■ **Aim of the exercise**
Look through the records below and copy each line that includes the word "Instagram".

■ **Extracted data**
────────────────

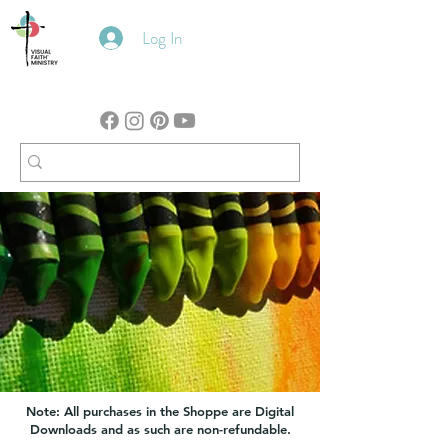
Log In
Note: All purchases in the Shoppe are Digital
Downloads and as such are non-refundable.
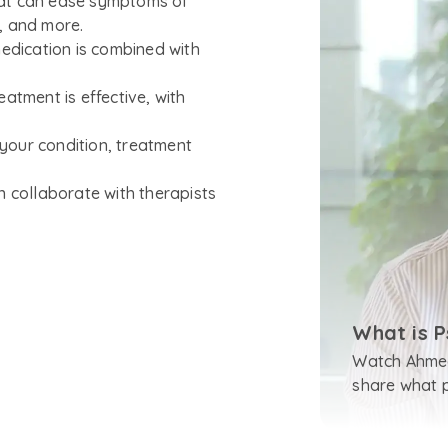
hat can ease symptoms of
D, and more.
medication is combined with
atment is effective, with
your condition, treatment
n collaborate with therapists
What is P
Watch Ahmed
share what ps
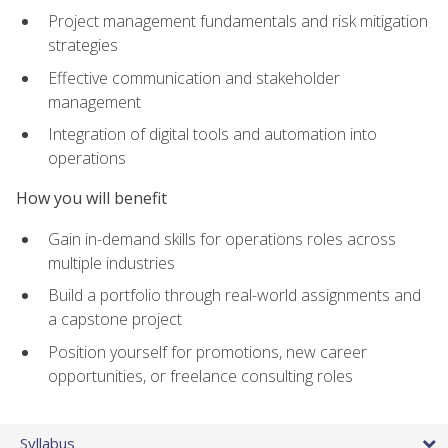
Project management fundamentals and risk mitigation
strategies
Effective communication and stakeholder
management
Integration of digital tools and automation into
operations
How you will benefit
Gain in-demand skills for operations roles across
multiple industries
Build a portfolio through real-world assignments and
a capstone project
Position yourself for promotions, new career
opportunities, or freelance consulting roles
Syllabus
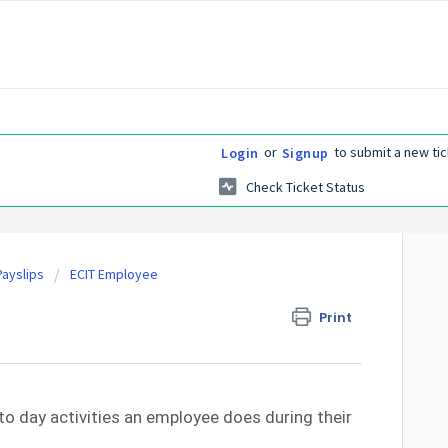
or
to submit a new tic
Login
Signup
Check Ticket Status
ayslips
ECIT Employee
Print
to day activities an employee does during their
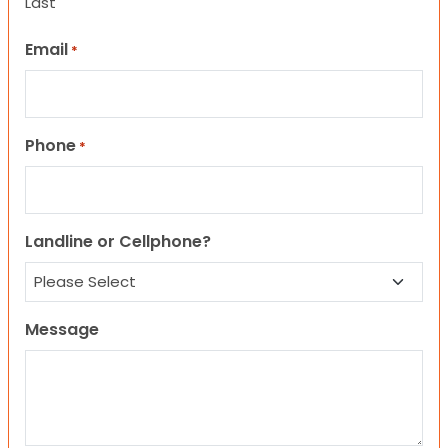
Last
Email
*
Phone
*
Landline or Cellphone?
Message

────────────────

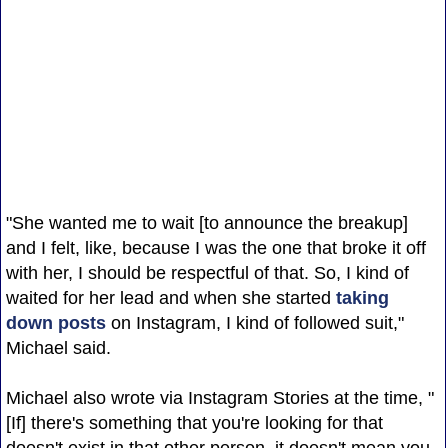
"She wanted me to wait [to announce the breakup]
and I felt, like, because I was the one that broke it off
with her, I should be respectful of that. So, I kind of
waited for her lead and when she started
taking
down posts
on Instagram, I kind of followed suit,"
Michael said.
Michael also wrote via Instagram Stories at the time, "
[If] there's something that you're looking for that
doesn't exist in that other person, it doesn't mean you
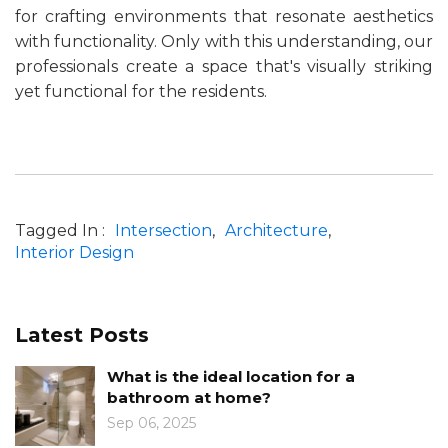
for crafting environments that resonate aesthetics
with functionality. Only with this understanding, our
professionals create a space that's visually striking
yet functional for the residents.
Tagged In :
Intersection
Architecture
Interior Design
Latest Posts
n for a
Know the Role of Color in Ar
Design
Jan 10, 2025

────────────────

■ **Result for this exercise**
on Instagram, I kind of followed suit,"
Michael also wrote via Instagram Stories at the time, "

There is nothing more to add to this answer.